▶ **TASK STATEMENT**:
A bare number is required: the count of lines in the material below that hold the word "nodes".

--- EXCERPTED RECORDS Enclosed Below ---

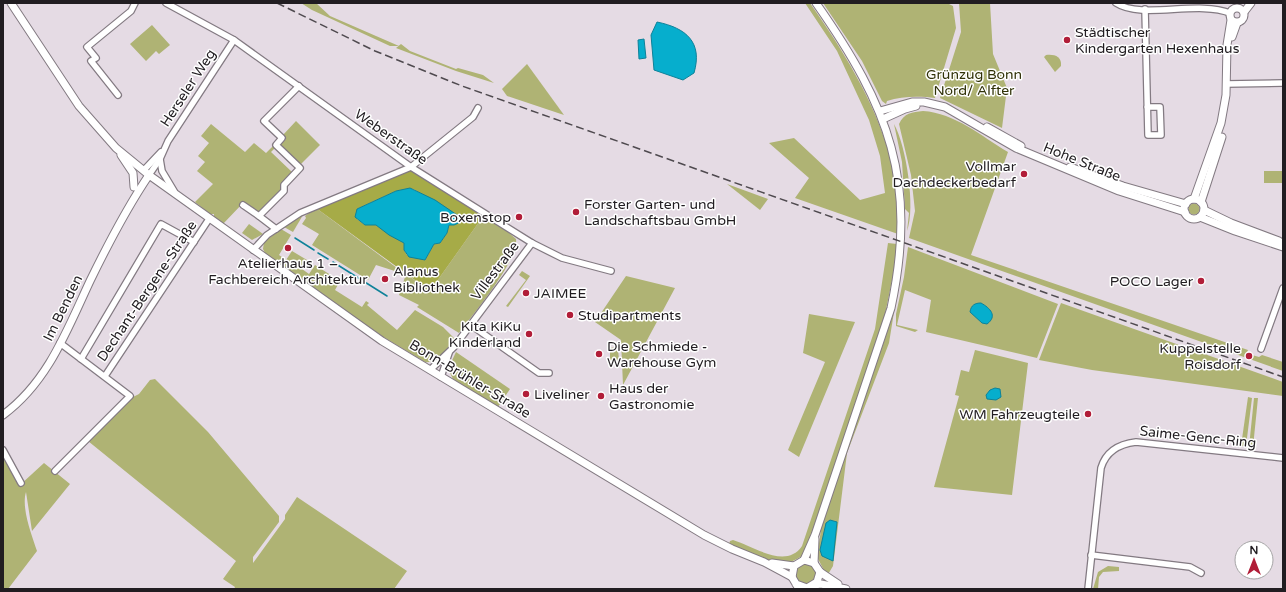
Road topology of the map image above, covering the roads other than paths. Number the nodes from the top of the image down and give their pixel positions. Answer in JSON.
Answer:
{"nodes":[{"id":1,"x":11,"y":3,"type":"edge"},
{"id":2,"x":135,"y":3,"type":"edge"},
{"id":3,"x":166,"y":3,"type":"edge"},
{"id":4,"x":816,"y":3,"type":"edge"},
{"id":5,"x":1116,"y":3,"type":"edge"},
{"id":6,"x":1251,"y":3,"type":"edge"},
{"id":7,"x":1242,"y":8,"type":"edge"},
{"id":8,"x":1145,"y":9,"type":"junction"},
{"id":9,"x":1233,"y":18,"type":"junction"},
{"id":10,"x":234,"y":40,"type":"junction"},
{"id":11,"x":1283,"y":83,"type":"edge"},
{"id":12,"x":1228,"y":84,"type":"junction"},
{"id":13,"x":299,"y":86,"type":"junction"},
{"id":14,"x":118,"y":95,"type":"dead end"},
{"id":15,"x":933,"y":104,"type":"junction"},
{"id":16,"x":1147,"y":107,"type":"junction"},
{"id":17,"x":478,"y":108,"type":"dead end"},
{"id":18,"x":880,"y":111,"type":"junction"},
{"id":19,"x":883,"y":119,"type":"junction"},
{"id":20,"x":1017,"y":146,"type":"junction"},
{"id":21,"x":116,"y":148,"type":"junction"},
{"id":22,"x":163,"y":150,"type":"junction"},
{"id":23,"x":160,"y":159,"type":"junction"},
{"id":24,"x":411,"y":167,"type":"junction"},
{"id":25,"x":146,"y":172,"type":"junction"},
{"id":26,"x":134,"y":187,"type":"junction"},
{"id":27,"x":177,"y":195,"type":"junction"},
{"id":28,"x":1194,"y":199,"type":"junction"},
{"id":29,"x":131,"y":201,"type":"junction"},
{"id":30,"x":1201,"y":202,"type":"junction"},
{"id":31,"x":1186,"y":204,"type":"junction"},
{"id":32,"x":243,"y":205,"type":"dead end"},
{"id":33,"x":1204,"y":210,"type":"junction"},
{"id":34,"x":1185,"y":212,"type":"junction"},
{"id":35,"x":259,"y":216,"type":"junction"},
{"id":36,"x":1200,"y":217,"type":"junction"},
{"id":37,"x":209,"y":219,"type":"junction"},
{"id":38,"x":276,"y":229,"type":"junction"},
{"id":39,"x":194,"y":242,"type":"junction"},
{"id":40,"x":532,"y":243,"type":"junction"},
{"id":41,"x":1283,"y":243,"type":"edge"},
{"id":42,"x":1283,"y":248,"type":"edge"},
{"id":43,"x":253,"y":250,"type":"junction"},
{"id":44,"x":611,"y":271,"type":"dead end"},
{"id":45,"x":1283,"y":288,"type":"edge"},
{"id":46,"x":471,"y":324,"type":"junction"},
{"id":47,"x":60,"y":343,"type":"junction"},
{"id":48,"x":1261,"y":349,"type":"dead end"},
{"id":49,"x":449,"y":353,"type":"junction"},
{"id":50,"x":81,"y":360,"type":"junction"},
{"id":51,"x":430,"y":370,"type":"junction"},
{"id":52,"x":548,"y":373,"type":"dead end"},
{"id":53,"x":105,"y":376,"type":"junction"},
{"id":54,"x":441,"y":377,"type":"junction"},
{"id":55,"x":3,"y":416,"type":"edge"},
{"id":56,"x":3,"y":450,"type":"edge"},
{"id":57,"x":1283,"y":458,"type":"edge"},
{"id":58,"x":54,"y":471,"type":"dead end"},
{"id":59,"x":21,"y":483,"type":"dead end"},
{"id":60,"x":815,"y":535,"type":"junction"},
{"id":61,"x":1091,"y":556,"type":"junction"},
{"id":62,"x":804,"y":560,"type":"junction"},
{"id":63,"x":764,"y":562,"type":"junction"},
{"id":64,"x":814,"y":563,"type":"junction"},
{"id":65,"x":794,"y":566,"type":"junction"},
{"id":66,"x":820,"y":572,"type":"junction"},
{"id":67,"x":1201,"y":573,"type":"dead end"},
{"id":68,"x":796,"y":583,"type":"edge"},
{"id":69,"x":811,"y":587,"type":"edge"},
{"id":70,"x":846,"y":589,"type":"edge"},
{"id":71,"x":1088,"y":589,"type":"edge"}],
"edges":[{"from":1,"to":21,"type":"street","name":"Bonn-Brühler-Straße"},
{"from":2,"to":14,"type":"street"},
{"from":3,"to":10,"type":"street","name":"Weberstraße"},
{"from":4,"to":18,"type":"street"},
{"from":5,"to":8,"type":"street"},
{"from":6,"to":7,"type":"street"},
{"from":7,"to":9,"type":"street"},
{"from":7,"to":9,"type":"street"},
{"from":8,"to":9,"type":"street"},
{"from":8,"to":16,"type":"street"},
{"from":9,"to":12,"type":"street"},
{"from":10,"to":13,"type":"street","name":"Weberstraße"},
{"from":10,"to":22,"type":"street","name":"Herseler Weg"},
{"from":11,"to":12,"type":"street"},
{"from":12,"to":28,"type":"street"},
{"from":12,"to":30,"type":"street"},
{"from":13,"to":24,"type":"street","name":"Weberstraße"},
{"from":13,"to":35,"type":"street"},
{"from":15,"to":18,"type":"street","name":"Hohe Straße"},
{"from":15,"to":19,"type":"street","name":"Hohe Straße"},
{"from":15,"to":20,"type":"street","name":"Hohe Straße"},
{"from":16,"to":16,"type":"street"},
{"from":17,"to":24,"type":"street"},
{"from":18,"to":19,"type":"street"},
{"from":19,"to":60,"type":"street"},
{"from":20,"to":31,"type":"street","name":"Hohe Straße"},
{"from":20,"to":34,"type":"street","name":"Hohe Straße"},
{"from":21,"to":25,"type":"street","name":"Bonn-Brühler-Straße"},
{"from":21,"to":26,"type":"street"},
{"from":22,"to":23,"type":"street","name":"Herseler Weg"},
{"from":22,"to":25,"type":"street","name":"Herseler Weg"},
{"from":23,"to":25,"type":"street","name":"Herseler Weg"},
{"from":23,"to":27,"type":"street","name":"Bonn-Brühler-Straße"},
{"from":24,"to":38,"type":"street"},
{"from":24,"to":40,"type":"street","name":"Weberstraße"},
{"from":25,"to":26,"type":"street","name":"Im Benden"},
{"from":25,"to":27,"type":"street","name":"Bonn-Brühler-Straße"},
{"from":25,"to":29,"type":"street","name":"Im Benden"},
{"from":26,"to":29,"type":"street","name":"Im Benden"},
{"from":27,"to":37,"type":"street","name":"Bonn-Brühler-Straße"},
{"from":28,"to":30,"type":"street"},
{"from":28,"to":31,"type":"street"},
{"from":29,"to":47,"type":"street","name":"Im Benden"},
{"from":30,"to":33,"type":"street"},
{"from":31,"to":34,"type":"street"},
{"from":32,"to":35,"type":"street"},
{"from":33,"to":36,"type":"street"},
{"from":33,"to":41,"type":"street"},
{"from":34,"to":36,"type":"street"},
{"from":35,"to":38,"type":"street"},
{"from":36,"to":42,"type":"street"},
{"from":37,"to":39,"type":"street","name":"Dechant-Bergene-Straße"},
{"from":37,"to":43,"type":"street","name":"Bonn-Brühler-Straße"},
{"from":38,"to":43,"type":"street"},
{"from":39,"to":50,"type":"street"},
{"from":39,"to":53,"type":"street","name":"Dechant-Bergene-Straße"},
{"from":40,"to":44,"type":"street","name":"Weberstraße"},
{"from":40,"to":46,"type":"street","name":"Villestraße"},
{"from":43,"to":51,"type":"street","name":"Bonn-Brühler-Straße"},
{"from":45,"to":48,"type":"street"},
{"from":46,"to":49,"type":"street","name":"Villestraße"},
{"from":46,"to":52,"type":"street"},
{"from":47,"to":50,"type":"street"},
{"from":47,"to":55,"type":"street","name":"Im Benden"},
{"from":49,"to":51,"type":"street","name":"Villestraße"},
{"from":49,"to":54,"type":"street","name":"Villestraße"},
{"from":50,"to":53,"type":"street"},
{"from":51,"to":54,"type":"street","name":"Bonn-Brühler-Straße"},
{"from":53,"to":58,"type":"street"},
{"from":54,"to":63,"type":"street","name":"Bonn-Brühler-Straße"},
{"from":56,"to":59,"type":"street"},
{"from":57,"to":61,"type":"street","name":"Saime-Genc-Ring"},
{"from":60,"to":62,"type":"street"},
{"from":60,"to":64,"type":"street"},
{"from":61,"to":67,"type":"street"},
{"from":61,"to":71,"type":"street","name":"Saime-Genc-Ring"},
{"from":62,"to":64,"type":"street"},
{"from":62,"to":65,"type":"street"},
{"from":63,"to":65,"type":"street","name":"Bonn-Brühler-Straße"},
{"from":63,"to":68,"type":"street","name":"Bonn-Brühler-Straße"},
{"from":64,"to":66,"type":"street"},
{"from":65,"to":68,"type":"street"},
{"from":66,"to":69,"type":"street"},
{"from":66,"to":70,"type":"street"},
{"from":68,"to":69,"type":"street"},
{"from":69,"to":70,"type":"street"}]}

--- End of Enclosed EXCERPTED RECORDS ---

▶ **RESULT FOR THIS TASK**:
2